You can collect it in a baggy in the deep freeze & handle it like cappings wax when you melt your cappings. squeeze it into a ball in your fist & use any where you would use beeswax.
I often place it in the corners of undrawn ( foundationless) frames to encourage the bees to build all the way out. I dunno how well the bees take my suggestions.


----------



## NewbeeInNH (Jul 10, 2012)

If it has honey/nectar on it, I usually place it on top of one of the hives and let them get all the sticky off. Then I have a bag that I save all spare wax in. It might be 3 years before you have enough to melt, but even to make a 1 lb. bar or try your hand at dipping a candle (I haven't tried that yet) is a start. Just either store it in a ziploc or keep it frozen to keep the wax moths out of it.

Beeswax is very valuable and in short supply, according to the commercial candle maker we've had speak to our group.


----------



## Wosiewose (Oct 31, 2015)

Brand new newbee with one hive here too. I'm getting little bits from tops of frames and inner cover. I'm saving them to melt down some time in the near future, to put on the plastic foundation when I add the second box of new frames (which will probably be in a week or so, judging by the girls' progress in the first box) to encourage them to start drawing out the new frames. Hope that helps.

Wosiewose


----------



## Reef Resiner (Jun 9, 2015)

I agree with not removing a lot of the extra comb.... Because usually there isn't a lot to worry about unless there is cross comb or drone comb needing removed.

The frames sometimes get combed on the bottom/top connecting the 2 brood chambers together but that seems inevitable to happen when hives get bigger. I normally leave it so it won't cause them extra work.

But If you want extra wax I would say keep removing it.

Best of luck.


----------



## Chemguy (Nov 26, 2012)

I made a solar wax melter. I throw it in there. It adds up!


----------



## sarahsbees (Apr 20, 2016)

I just put out a call to my friends via Facebook: "Hey, does anyone have a need for bees wax?"

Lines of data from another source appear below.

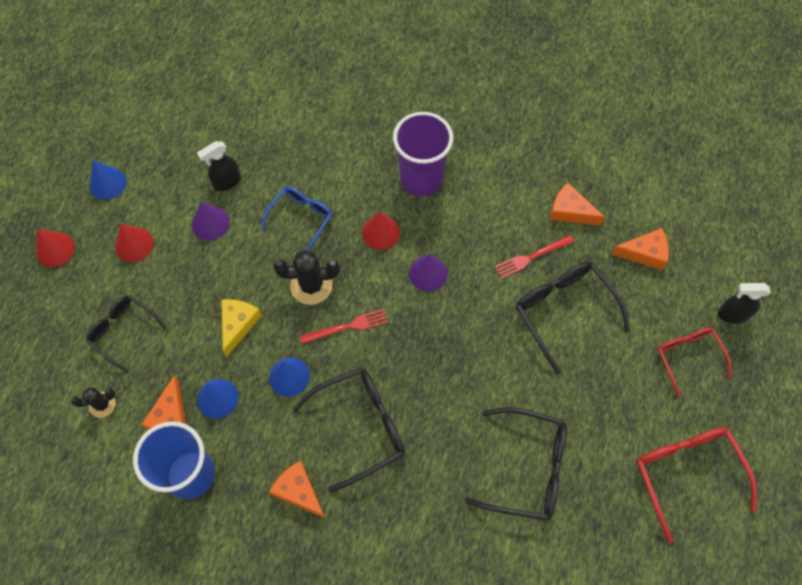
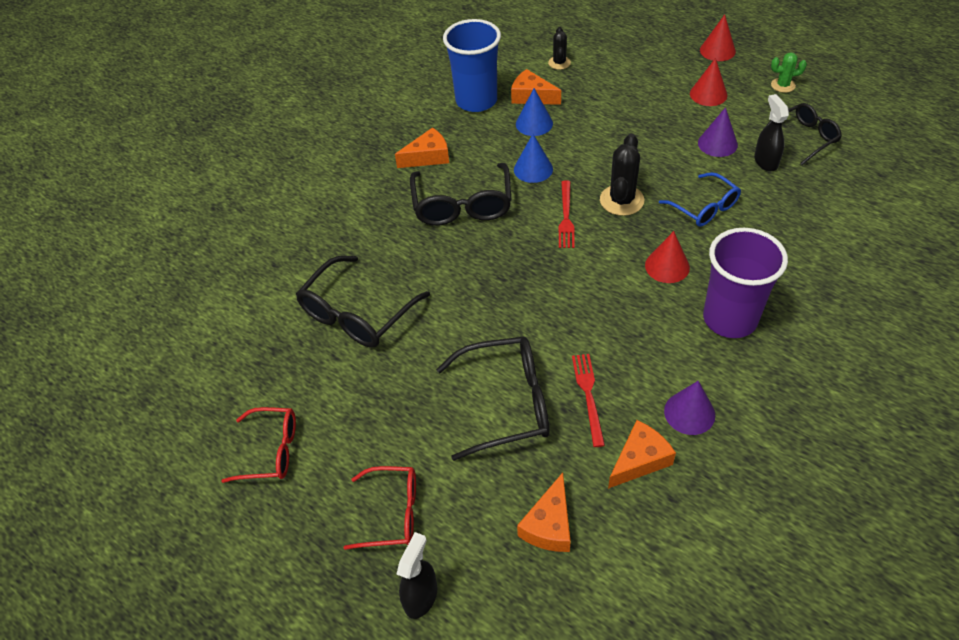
camera: 115 degrees right, 15 degrees down
(107, 183) = (783, 85): blue cone -> green cactus
(123, 332) = (620, 80): black glasses -> black glasses (803, 138)
(238, 324) = (599, 145): yellow cheese -> none
(428, 273) = (602, 293): purple cone -> purple cone (689, 413)
(686, 474) = (270, 451): red glasses -> red glasses, size x0.65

I didn't even know this until I asked, but some of them are into soap making and want to use it. I also have a few teacher friends who might want to show it to their students. Even a couple of "Well I don't know what I'll do with it, but it sounds neat so give me a piece" requests. I don't get much from my hives, but what I do get I just collect in Ziploc bags and once I have a bag full I ask around. So I'd just spread the word that you have some available and see if there are any takers. 

I've heard that it's good to remove excess so the frames are easy to remove and slide back in, which results in less squished bees. But keep in mind I'm a newbee so don't *actually* know what I'm doing most of the time.


----------